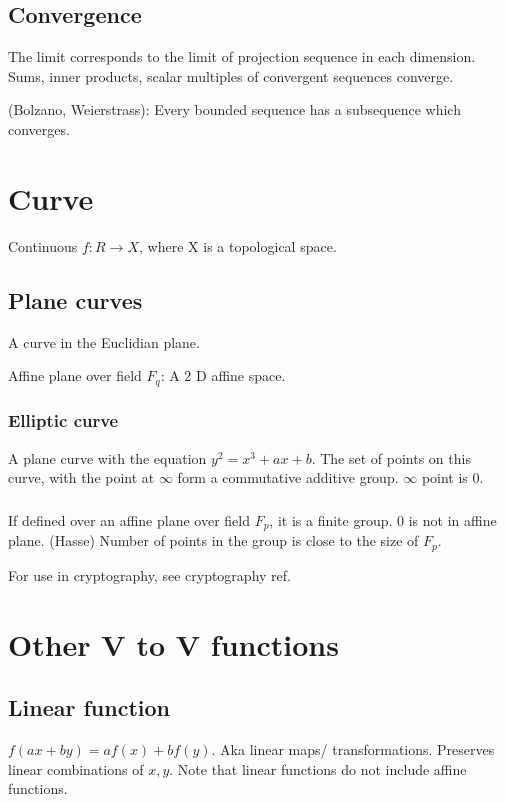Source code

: \documentclass[oneside, article]{memoir}
\begin{document}
\subsection{Convergence}
The limit corresponds to the limit of projection sequence in each dimension. Sums, inner products, scalar multiples of convergent sequences converge.

(Bolzano, Weierstrass): Every bounded sequence has a subsequence which converges.

\section{Curve}
Continuous $f:R \to X$, where X is a topological space.

\subsection{Plane curves}
A curve in the Euclidian plane.

Affine plane over field $F_{q}$: A 2 D affine space.

\subsubsection{Elliptic curve}
A plane curve with the equation $y^{2} = x^{3} + ax + b$. The set of points on this curve, with the point at $\infty$ form a commutative additive group. $\infty$ point is 0.

\subsubsection{}
If defined over an affine plane over field $F_p$, it is a finite group. 0 is not in affine plane. (Hasse) Number of points in the group is close to the size of $F_p$. \why

For use in cryptography, see cryptography ref.

\section{Other V to V functions}
\subsection{Linear function}
$f(ax + by) = af(x) + bf(y)$. Aka linear maps/ transformations. Preserves linear combinations of $x, y$. Note that linear functions do not include affine functions.
\end{document}
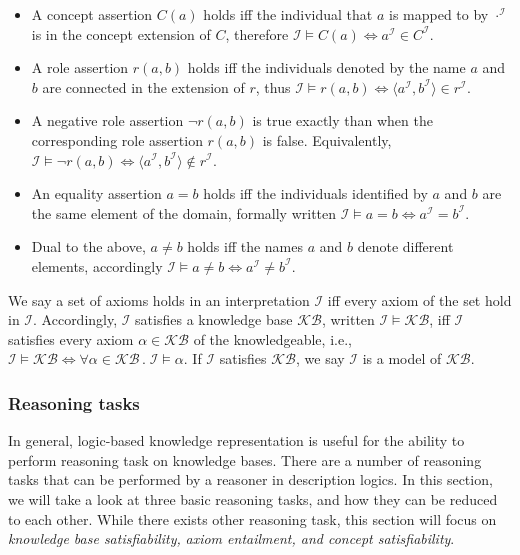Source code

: \begin{itemize}
    \item A concept assertion $C(a)$ holds iff the individual that $a$ is mapped to by $\cdot^\mathcal{I}$ is in the concept extension of $C$, therefore $\mathcal{I} \vDash C (a) \iff a^\mathcal{I} \in C^\mathcal{I}$.
    \item A role assertion $r(a, b)$ holds iff the individuals denoted by the name $a$ and $b$ are connected in the extension of $r$, thus $\mathcal{I} \vDash r (a, b) \iff \langle a^\mathcal{I}, b^\mathcal{I} \rangle \in r^\mathcal{I}$.
    \item A negative role assertion $\lnot r (a, b)$ is true exactly than when the corresponding role assertion $r (a, b)$ is false. Equivalently,  $\mathcal{I} \vDash \lnot r (a, b) \iff \langle a^\mathcal{I}, b^\mathcal{I} \rangle \not\in r^\mathcal{I}$.
    \item An equality assertion $a = b$ holds iff the individuals identified by $a$ and $b$ are the same element of the domain, formally written $\mathcal{I} \vDash a = b \iff a^\mathcal{I} = b^\mathcal{I}$.
    \item Dual to the above, $a \not = b$ holds iff the names $a$ and $b$ denote different elements, accordingly $\mathcal{I} \vDash a \not= b \iff a^\mathcal{I} \not= b^\mathcal{I}$.
\end{itemize}

We say a set of axioms holds in an interpretation $\mathcal{I}$ iff every axiom of the set hold in $\mathcal{I}$. Accordingly, $\mathcal{I}$ satisfies a knowledge base $\mathcal{KB}$, written $\mathcal{I} \vDash \mathcal{KB}$, iff $\mathcal{I}$ satisfies every axiom $\alpha \in \mathcal{KB}$ of the knowledgeable, i.e., $\mathcal{I} \vDash \mathcal{KB} \iff \forall \alpha \in \mathcal{KB} \, . \; \mathcal{I} \vDash \alpha$. If $\mathcal{I}$ satisfies $\mathcal{KB}$, we say $\mathcal{I}$ is a model of $\mathcal{KB}$.

\subsubsection{Reasoning tasks} \label{reasoning-tasks}

In general, logic-based knowledge representation is useful for the ability to perform reasoning task on knowledge bases. There are a number of reasoning tasks that can be performed by a reasoner in description logics. In this section, we will take a look at three basic reasoning tasks, and how they can be reduced to each other. While there exists other reasoning task, this section will focus on \emph{knowledge base satisfiability,} \emph{axiom entailment, and concept satisfiability}.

----

Required work
With "functions" as the string to look for, count the matching lines above and give the number by itself.

Solution to the problem
2